Originally published in the Wall Street Journal,
Mark Zuckerberg testified recently that he expects Facebook will soon employ artificial intelligence to identify and delete “hate speech.” Yet he struggled to define the term. He acknowledged last year that standards for acceptable speech are subjective: “Our community spans many countries and cultures, and the norms are different in each region,” making universal standards “less feasible.” The CEO concluded his company needs “to evolve toward a system of more local governance.”
Silicon Valley’s recent acquiescence to political censorship contrasts with the early days of social media, when the platforms were expected to herald global freedom.
In January 2010, Secretary of State Hillary Clinton urged that “censorship should not be in any way accepted by any company from anywhere. And in America, American companies need to make a principled stand.” A few months later, Google announced it would refuse the Chinese government’s requests to take down information. The company redirected visitors of its China homepage to the Hong Kong one. This bravery didn’t last long. The New York Times reported last month that the Chinese government had “successfully persuaded Google to pull down content that had been available around the globe,” including corruption accusations by dissidents.
Online censorship extends beyond China and other authoritarian governments. Andrus Ansip, vice president of the European Commission, recently issued guidelines on “illegal content online,” demanding that platforms remove “terrorist propaganda” within an hour of notification. In January, Germany implemented NetzDG, which imposes prison sentences and fines of up to €50 million for failing to remove hate speech and other illegal content quickly.

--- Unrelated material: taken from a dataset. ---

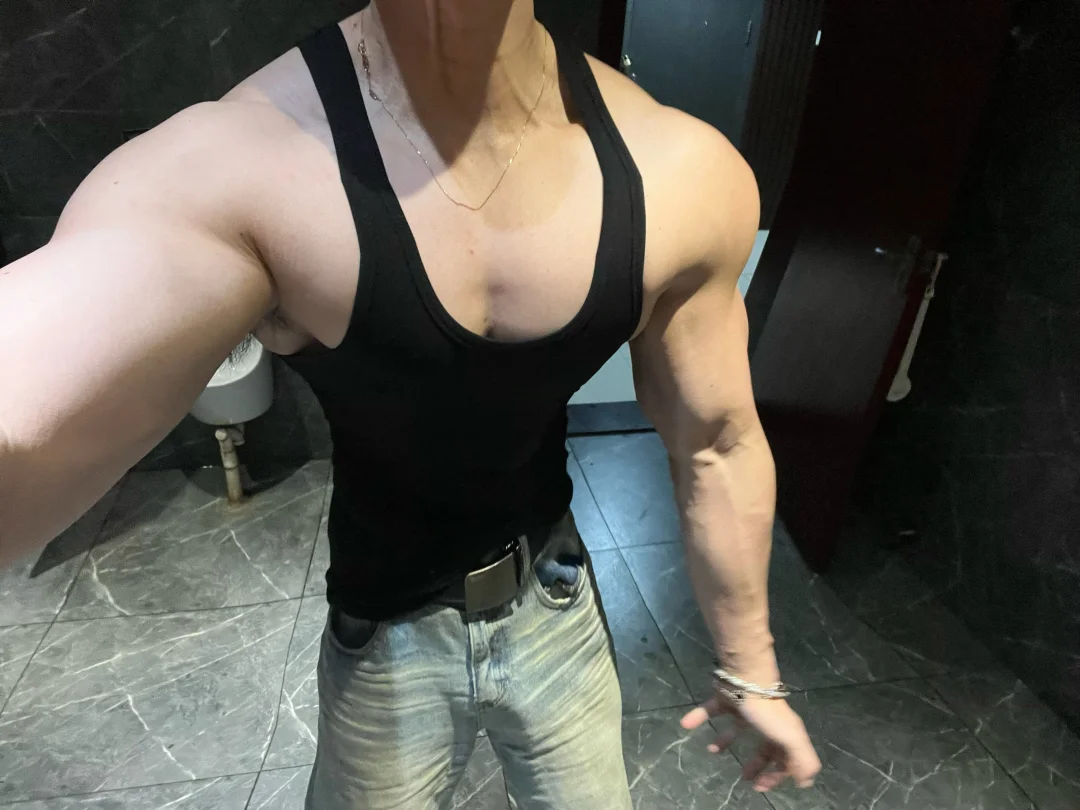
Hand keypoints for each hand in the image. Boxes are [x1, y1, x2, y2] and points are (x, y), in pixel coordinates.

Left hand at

America’s commitment to free speech is exceptional. The First Amendment generally protects hate speech, fake news and even terrorist propaganda. Section 230 of the Communications Decency Act gives online platforms near total immunity from legal liability for user-generated content, with the recently added exclusion of sex trafficking. But censorship abroad still can restrict speech at home. Last year David Kaye, the United Nations special rapporteur on free speech, wrote that because “major companies operate at scale,” the European regulations risk seeping “into global corporate practices with an impact on the uses of social media and search worldwide.”

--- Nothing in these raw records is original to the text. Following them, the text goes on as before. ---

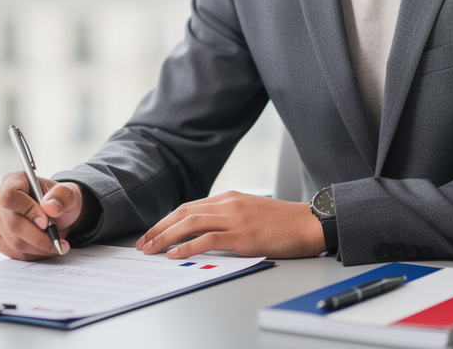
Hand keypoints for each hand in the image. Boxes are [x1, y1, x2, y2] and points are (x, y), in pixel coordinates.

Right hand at [0, 172, 83, 259]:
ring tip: (56, 242)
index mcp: (14, 181)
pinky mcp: (0, 238)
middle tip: (59, 240)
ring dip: (40, 248)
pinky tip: (45, 248)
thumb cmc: (60, 199)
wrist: (57, 213)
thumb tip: (49, 207)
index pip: (10, 196)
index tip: (46, 222)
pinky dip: (34, 254)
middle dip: (39, 237)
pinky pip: (14, 253)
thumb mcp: (69, 193)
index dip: (28, 210)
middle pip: (13, 224)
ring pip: (15, 242)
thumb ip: (62, 196)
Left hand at [134, 191, 324, 259]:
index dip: (167, 220)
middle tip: (143, 243)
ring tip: (151, 249)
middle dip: (159, 228)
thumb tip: (204, 232)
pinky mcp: (243, 235)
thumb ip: (228, 217)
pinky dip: (187, 246)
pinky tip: (175, 254)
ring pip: (190, 223)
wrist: (309, 223)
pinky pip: (208, 239)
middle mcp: (229, 204)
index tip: (153, 233)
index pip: (189, 207)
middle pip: (183, 213)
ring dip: (165, 237)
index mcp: (229, 198)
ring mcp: (235, 218)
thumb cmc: (283, 222)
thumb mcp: (251, 212)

The U.S. should respond by opposing foreign restrictions and limiting their domestic effects. On occasion, the feds take proactive measures like imposing sanctions on companies that censor at the Iranian government’s request. But the government rarely addresses Europe, even with soft measures. Freedom House’s “Freedom Across the Net” ranking—funded by the State Department—lists all Western European countries as completely free, despite their increasingly harsh laws. They are far less draconian than China or Iran, but that’s a low bar.
The U.S. can’t end all foreign censorship, but it should never enable it. In 2000 France finedYahoo for not removing Nazi memorabilia from a now-defunct auction site. A U.S. federal court held that enforcing the judgment was unconstitutional, but the ruling was reversed on procedural grounds. While not implicating political speech, last year Canada ordered Google to delist U.S. results of a site which allegedly misappropriated trade secrets. A U.S. district court blocked the order as violating Section 230, but the law remains murky.

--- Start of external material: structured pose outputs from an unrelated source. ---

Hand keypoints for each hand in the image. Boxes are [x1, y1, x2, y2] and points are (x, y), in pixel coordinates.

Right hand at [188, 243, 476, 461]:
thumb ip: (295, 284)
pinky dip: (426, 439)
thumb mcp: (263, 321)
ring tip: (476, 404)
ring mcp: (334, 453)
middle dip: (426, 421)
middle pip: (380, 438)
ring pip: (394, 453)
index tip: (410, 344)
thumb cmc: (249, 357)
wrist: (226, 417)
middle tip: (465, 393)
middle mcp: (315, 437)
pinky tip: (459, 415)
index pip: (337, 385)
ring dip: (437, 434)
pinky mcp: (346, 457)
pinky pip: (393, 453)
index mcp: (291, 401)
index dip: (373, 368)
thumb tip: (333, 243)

Congress should clarify that courts and regulators may not enforce any law or judgment against constitutionally protected speech. The Internet Association, which represents tech platforms including Google and Facebook, advocates blocking enforcement of all global content injunctions to prevent “situations where countries with weaker standards on free speech and due process can impose extraterritorial control on the activities of U.S. citizens and companies.”
Friendly nations often recognize and enforce foreign judgments, on matters like intellectual property. Thus, limiting protection to First Amendment concerns would prevent it from becoming a smokescreen to undermine Europe’s antitrust, privacy or copyright laws.
In his “Four Freedoms” address, Franklin D. Roosevelt said that “freedom of speech and expression—everywhere in the world” was not merely a “vision of a distant millennium.” Social media has the potential to achieve this ideal. But if global internet platforms continue to appease foreign censors with no pushback from the U.S., expect speech to become more restricted across the globe.
Mr. Epstein is an antitrust attorney and freelance writer.